A case in point was the second anniversary of the kidnapping of the over 200 Chibok school girls. Instead of openly engaging with the families and campaigners on the commemoration, government officials seemed keener to inform people of successes elsewhere: claims that security forces have rescued over 4,000 people abducted by Boko Haram this year.
The Buhari government has had a terribly difficult first year and took far too long to get off the ground, making its appointments and setting its budgets and so forth. Its communications with Nigerians are still dire. It wants to modernise the economy and break down the traditional and corrupt patronage systems. That could win support if the economic disruption can be minimised.
But government also needs to reach out to Nigerians to explain its policies. What is lacking is the openness that was promised in the election campaign. Some of Buhari’s media performances have been good, but many observers believe the government doesn’t know or care how bad things are getting outside the Abuja bubble.
The situation is by no means irretrievable. While Buhari may be asking for something tangible from Britain and others, what he needs is some tangible success at home in the war on graft and in the economy, in the face of an opposition that is trying to weaken his hand by shutting down the economy.

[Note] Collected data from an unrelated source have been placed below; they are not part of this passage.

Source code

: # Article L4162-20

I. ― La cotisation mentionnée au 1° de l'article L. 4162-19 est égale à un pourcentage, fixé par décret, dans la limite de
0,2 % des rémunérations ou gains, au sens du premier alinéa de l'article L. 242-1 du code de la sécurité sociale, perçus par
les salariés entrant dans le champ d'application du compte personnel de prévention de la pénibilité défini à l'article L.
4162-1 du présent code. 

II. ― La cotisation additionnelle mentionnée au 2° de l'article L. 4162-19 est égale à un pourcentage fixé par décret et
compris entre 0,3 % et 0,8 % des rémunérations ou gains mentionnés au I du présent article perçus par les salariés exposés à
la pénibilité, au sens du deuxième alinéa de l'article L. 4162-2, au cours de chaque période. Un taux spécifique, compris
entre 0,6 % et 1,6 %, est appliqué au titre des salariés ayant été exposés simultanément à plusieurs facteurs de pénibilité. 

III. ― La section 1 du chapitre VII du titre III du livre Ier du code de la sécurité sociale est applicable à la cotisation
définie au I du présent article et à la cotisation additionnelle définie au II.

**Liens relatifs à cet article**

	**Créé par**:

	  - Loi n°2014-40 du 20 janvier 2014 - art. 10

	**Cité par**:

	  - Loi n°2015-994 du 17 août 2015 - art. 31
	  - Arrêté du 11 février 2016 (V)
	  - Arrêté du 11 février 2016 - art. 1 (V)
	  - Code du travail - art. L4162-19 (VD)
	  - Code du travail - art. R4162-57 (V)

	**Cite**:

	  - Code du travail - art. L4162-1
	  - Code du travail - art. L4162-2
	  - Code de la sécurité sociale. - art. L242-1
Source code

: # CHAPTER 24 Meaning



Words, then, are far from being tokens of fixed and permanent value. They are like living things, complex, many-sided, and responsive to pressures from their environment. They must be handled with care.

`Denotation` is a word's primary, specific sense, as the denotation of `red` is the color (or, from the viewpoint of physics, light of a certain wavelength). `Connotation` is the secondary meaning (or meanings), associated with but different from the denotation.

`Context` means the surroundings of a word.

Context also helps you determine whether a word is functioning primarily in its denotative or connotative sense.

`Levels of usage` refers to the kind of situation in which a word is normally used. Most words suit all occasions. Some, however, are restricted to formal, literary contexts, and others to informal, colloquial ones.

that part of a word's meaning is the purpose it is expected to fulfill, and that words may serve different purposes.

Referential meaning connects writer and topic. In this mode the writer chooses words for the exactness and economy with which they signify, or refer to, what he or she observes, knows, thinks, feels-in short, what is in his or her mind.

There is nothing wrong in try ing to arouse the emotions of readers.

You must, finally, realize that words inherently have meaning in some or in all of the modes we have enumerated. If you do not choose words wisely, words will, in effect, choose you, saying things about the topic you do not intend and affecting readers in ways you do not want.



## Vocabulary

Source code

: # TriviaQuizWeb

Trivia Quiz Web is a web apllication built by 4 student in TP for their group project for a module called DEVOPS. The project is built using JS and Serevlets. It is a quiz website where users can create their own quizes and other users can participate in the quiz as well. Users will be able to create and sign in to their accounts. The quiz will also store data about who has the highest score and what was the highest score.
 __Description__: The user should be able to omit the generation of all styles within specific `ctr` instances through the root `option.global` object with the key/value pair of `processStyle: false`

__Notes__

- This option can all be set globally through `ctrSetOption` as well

It is the secrecy of countries such as the UK (and its territories), Switzerland and Panama, among others, that has facilitated the outflow of money from Nigeria. If Buhari can get help from these countries in the form of information about beneficial owners, or an ability to repatriate illicitly gained funds (as is already being carried out with the money kept by late former military ruler Sani Abacha in Switzerland), he may be able to both show that he is winning the war on corruption and employ the returned money to boost the economy by implementing an ambitious, but vital, budget for 2016.